The calculation process tries and finds the values of the parameters tL, a1, a2, b and c that minimize the quadratic distance between the measured values and the function. It leads to a value of 11.4 % / month for c.

The key point is that the second part of this model is not a simple exponential, but an exponential plus a constant. As you can see above, a simple exponential doesn’t fit the measured values. This is the main reason why our both calculations don’t agree.

@eukreign sorry for the disturbance.

I see, so 11.4 is one of the parameters of this extrapolating function, but it does not reflect the *actual* monthly growth rate, it is only a parameter of a function (which by the way is inside an exp function). It’s as if you were extrapolating with *f(x) = a * sin(b x + c) + d* and giving me the value of b.

Anyway, I guess we’ve trolled @eukreign’s post good enough, sorry for that!

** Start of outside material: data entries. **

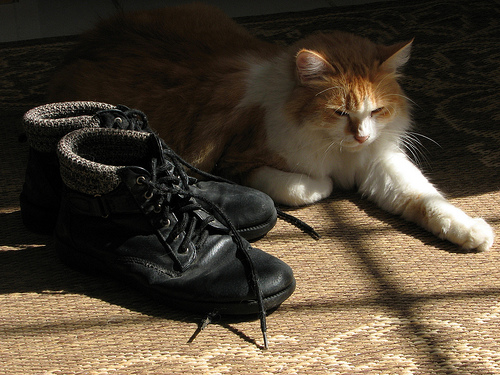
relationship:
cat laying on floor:
[52, 4, 495, 252] [281, 209, 481, 370]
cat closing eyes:
[50, 7, 499, 257] [324, 93, 406, 141]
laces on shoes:
[153, 151, 327, 355] [12, 90, 302, 334]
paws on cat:
[308, 179, 495, 261] [95, 9, 477, 276]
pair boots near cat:
[48, 91, 255, 273] [106, 19, 484, 286]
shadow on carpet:
[0, 5, 499, 330] [0, 0, 496, 371]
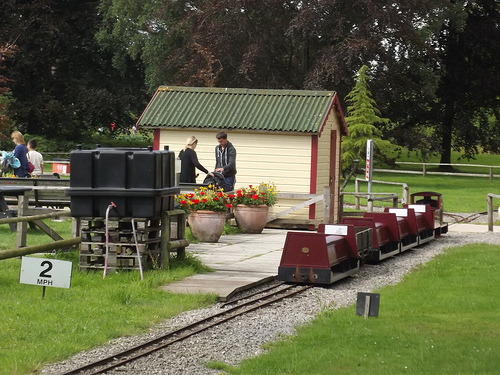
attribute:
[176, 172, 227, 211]
flowers — red, yellow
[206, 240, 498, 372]
grass — green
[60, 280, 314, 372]
train track — small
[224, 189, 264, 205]
flowers — red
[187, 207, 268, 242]
pots — large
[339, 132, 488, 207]
fence — wooden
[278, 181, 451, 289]
kiddie train — small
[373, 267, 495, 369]
grass — green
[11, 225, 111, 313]
sign — black, white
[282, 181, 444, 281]
train — red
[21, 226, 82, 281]
number — 2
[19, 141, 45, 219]
person — walking away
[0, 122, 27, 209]
person — walking away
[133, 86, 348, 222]
building — small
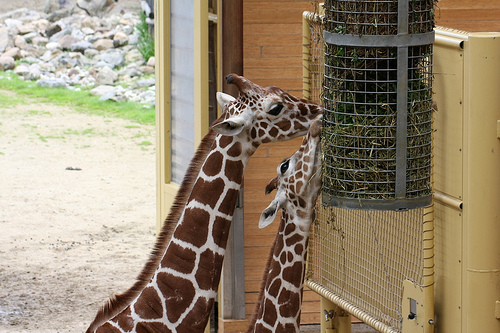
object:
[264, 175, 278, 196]
right ear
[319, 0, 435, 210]
basket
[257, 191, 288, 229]
ear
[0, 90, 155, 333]
ground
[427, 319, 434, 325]
bolt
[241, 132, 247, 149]
white area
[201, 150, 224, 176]
brown part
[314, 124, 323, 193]
jaw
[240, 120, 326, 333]
giraffes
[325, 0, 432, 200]
grass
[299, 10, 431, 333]
fence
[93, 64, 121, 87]
rocks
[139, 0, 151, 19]
white line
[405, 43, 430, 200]
mesh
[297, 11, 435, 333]
frame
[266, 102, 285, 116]
right eye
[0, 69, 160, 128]
grass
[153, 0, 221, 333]
door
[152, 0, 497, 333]
building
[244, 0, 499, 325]
wood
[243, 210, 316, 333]
neck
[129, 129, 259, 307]
neck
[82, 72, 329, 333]
giraffe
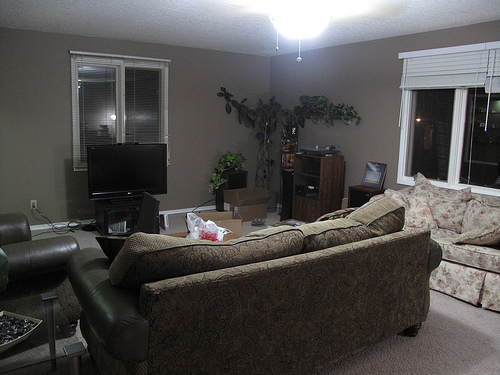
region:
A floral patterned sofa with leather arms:
[81, 215, 444, 367]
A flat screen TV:
[87, 138, 172, 198]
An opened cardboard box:
[220, 186, 280, 221]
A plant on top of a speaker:
[215, 151, 251, 189]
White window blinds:
[399, 61, 498, 93]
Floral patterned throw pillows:
[401, 185, 498, 235]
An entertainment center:
[296, 150, 348, 221]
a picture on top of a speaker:
[361, 158, 386, 190]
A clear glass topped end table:
[6, 298, 93, 368]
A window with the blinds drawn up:
[397, 65, 494, 186]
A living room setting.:
[12, 21, 467, 350]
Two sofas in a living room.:
[54, 169, 491, 347]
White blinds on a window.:
[386, 38, 496, 126]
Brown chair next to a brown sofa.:
[2, 202, 94, 339]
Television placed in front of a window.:
[59, 35, 190, 230]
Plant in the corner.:
[208, 60, 317, 202]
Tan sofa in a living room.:
[432, 187, 494, 294]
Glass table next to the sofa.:
[2, 284, 94, 369]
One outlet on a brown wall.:
[23, 191, 45, 226]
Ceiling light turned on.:
[218, 4, 385, 69]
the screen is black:
[74, 143, 184, 211]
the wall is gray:
[167, 44, 265, 207]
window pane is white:
[61, 44, 191, 235]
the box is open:
[212, 178, 289, 223]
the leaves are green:
[207, 138, 232, 191]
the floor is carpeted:
[426, 307, 469, 367]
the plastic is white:
[184, 210, 239, 259]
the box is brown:
[220, 178, 278, 232]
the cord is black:
[31, 205, 96, 238]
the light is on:
[217, 10, 366, 95]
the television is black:
[85, 136, 177, 211]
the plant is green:
[199, 144, 250, 204]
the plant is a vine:
[203, 141, 245, 200]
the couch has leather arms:
[61, 245, 155, 370]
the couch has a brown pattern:
[58, 190, 448, 374]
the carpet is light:
[1, 198, 499, 372]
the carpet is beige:
[1, 200, 499, 374]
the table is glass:
[0, 285, 91, 370]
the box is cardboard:
[215, 181, 271, 227]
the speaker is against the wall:
[215, 168, 247, 213]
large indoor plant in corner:
[220, 66, 347, 192]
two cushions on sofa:
[78, 218, 440, 371]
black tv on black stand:
[78, 128, 213, 245]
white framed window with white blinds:
[395, 34, 498, 191]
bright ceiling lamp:
[225, 1, 371, 80]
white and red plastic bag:
[175, 198, 240, 261]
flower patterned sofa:
[388, 170, 498, 301]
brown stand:
[281, 131, 350, 234]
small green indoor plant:
[203, 150, 258, 225]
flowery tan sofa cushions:
[406, 172, 488, 249]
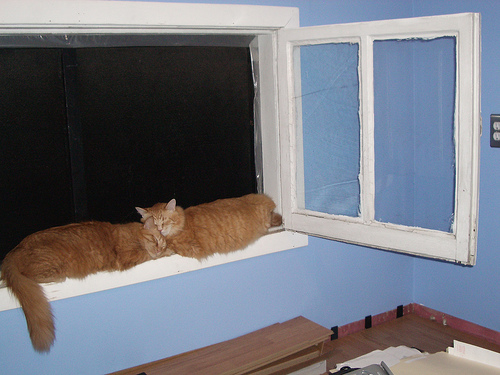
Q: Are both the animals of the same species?
A: Yes, all the animals are cats.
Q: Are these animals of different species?
A: No, all the animals are cats.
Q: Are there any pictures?
A: No, there are no pictures.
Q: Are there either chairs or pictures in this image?
A: No, there are no pictures or chairs.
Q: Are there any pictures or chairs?
A: No, there are no pictures or chairs.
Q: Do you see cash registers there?
A: No, there are no cash registers.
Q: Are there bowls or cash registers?
A: No, there are no cash registers or bowls.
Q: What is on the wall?
A: The power outlet is on the wall.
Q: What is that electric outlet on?
A: The electric outlet is on the wall.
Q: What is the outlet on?
A: The electric outlet is on the wall.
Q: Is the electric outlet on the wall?
A: Yes, the electric outlet is on the wall.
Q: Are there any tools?
A: No, there are no tools.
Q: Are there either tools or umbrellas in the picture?
A: No, there are no tools or umbrellas.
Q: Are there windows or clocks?
A: Yes, there is a window.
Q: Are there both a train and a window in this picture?
A: No, there is a window but no trains.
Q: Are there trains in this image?
A: No, there are no trains.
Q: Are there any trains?
A: No, there are no trains.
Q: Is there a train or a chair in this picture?
A: No, there are no trains or chairs.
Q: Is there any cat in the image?
A: Yes, there is a cat.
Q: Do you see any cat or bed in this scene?
A: Yes, there is a cat.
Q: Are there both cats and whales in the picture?
A: No, there is a cat but no whales.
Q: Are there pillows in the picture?
A: No, there are no pillows.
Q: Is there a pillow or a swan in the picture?
A: No, there are no pillows or swans.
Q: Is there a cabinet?
A: No, there are no cabinets.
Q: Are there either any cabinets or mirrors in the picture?
A: No, there are no cabinets or mirrors.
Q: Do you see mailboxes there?
A: No, there are no mailboxes.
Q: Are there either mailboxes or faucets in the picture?
A: No, there are no mailboxes or faucets.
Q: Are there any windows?
A: Yes, there is a window.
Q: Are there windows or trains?
A: Yes, there is a window.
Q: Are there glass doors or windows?
A: Yes, there is a glass window.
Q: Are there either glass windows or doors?
A: Yes, there is a glass window.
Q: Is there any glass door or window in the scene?
A: Yes, there is a glass window.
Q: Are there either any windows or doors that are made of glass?
A: Yes, the window is made of glass.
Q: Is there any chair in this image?
A: No, there are no chairs.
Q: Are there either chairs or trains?
A: No, there are no chairs or trains.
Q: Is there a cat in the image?
A: Yes, there is a cat.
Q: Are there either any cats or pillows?
A: Yes, there is a cat.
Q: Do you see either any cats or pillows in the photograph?
A: Yes, there is a cat.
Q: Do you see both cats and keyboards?
A: No, there is a cat but no keyboards.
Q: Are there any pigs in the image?
A: No, there are no pigs.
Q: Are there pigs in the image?
A: No, there are no pigs.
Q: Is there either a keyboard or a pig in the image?
A: No, there are no pigs or keyboards.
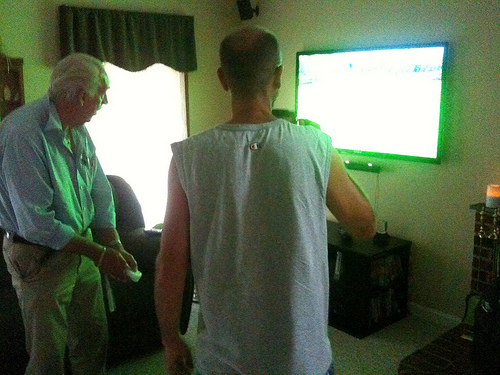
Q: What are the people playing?
A: Wii.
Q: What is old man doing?
A: Playing wii.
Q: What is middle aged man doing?
A: Watching the wii game.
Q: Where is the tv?
A: Mounted on the wall.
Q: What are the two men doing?
A: Watching and playing wii game.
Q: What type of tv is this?
A: Flat screen tv.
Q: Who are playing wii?
A: Two men.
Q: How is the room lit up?
A: Light from window and tv.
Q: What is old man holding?
A: Wii remote.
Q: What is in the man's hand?
A: Wii remote.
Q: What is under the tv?
A: Entertainment center.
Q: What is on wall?
A: Television.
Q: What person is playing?
A: Older man.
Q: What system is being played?
A: Wii.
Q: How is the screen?
A: Bright.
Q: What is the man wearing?
A: Trousers.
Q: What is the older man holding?
A: A game controller.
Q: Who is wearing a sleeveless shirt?
A: The man on the right.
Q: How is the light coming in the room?
A: Through the window.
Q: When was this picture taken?
A: During the daytime.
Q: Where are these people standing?
A: Inside.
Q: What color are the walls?
A: Tan.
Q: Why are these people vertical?
A: Standing up.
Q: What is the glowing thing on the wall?
A: A television.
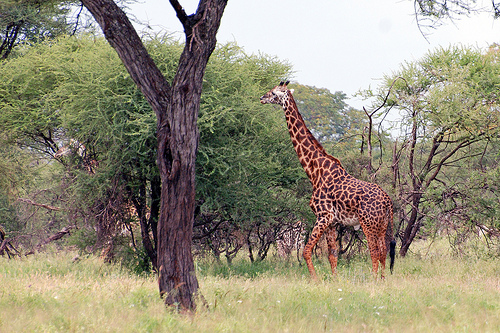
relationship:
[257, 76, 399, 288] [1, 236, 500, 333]
giraffe walking in field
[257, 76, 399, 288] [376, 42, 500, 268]
giraffe walking next to tree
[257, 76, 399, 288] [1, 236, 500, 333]
giraffe walking through field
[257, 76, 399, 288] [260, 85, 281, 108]
giraffe has face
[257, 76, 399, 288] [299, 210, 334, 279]
giraffe has leg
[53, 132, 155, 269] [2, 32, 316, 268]
giraffe behind tree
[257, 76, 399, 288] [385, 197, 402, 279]
giraffe has tail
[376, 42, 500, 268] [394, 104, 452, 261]
tree has trunk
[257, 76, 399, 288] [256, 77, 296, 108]
giraffe has head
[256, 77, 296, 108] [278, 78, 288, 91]
head has ossicones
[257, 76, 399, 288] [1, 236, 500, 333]
giraffe in field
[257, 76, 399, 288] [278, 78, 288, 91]
giraffe has ossicones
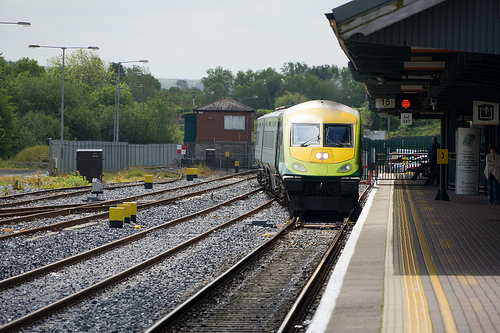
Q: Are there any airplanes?
A: No, there are no airplanes.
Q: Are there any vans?
A: No, there are no vans.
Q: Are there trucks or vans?
A: No, there are no vans or trucks.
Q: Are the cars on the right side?
A: Yes, the cars are on the right of the image.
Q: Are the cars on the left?
A: No, the cars are on the right of the image.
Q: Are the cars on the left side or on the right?
A: The cars are on the right of the image.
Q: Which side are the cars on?
A: The cars are on the right of the image.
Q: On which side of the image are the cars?
A: The cars are on the right of the image.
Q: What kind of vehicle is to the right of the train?
A: The vehicles are cars.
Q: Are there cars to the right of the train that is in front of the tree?
A: Yes, there are cars to the right of the train.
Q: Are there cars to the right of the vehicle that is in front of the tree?
A: Yes, there are cars to the right of the train.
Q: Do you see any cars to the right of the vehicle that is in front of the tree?
A: Yes, there are cars to the right of the train.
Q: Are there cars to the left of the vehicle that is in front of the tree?
A: No, the cars are to the right of the train.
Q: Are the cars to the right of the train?
A: Yes, the cars are to the right of the train.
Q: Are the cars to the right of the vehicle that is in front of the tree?
A: Yes, the cars are to the right of the train.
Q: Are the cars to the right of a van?
A: No, the cars are to the right of the train.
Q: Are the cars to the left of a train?
A: No, the cars are to the right of a train.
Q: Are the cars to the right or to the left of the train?
A: The cars are to the right of the train.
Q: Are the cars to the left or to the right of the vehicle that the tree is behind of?
A: The cars are to the right of the train.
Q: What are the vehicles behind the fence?
A: The vehicles are cars.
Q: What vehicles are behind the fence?
A: The vehicles are cars.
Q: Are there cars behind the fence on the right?
A: Yes, there are cars behind the fence.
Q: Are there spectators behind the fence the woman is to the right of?
A: No, there are cars behind the fence.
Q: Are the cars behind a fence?
A: Yes, the cars are behind a fence.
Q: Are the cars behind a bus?
A: No, the cars are behind a fence.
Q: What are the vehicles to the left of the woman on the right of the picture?
A: The vehicles are cars.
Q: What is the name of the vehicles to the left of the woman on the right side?
A: The vehicles are cars.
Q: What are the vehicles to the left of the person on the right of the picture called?
A: The vehicles are cars.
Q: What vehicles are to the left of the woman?
A: The vehicles are cars.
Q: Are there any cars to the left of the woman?
A: Yes, there are cars to the left of the woman.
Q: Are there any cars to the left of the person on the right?
A: Yes, there are cars to the left of the woman.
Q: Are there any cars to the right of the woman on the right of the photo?
A: No, the cars are to the left of the woman.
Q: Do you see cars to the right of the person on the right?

To answer the actual questions, I would say that:

- the growth being already quite fast, I don’t consider it an “issue” that “needs to be solved” on this point,
- enabling people outside the WOT to generate UDs causes problems as I have already mentioned in my first answer,
- people are already “placed in a queue” to join the WOT as it is today: either they move around to get closer to existing members, either they wait patiently for the WOT to come to them, which will happen after some time. As for them not accumulating UDs in the meantime, I don’t see it as a real problem. After all, if they did produce UDs now, these UDs would lose some value until they finally enter the WOT (along with causing problems on the monetary mass as I have already pointed out), and on the long term these UDs would simply be worth peanuts.

Besides, the introduction of a central database in a fully decentralized system is kind of a paradox and could lead to serious problems (security, centralized authority and its drawbacks, etc). We generally want to do the opposite. It seems to me that the real solution to the problems of “exclusion” is “patience”, which solves pretty much all the problem without introducing new ones.

So even if we wished to, I don’t think there is any way of implementing this, not in the current version of duniter, and probably not in the near future, but I’ll let the devs comment on it if they have further ideas.

Of course, anyone can start their own currency with different rules (for instance certify upon seeing someone’s ID in random video meetups or whatever means) and see how it goes. I bet this would collapse quite quickly but of course I might be wrong. The WOT as it is today is a result of years of thinking…

Just say : M_{1}(2017/10/22) = f(t) = if(t < tL, a1 * (t - tL), a2 * (exp(c * (t - tL)) - 1)) + b

And just wait until t_{2} = 2019 / 2020 what happens to this model in front of experimental measures, and then :

- (1) If it’s still ok, just keep it
- (2) If it’s not ok, just find M
_{2}(t_{2}) - (3) Go back to (1)

Any place other than cesium where one could view this data?

Date Members Growth

2017/03/21 65 NA

2017/04/21 88 35.88

2017/05/21 123 39.77

2017/06/21 161 30.89

2017/07/21 199 23.60

2017/08/21 250 25.63

2017/09/21 304 21.60

2017/10/21 367 20.72

2017/11/21 448 22.07

I’ve written a little piece of code that calculates the size of the WOT day by day. It’s a by-product of WotWizard, that I never planned to publish.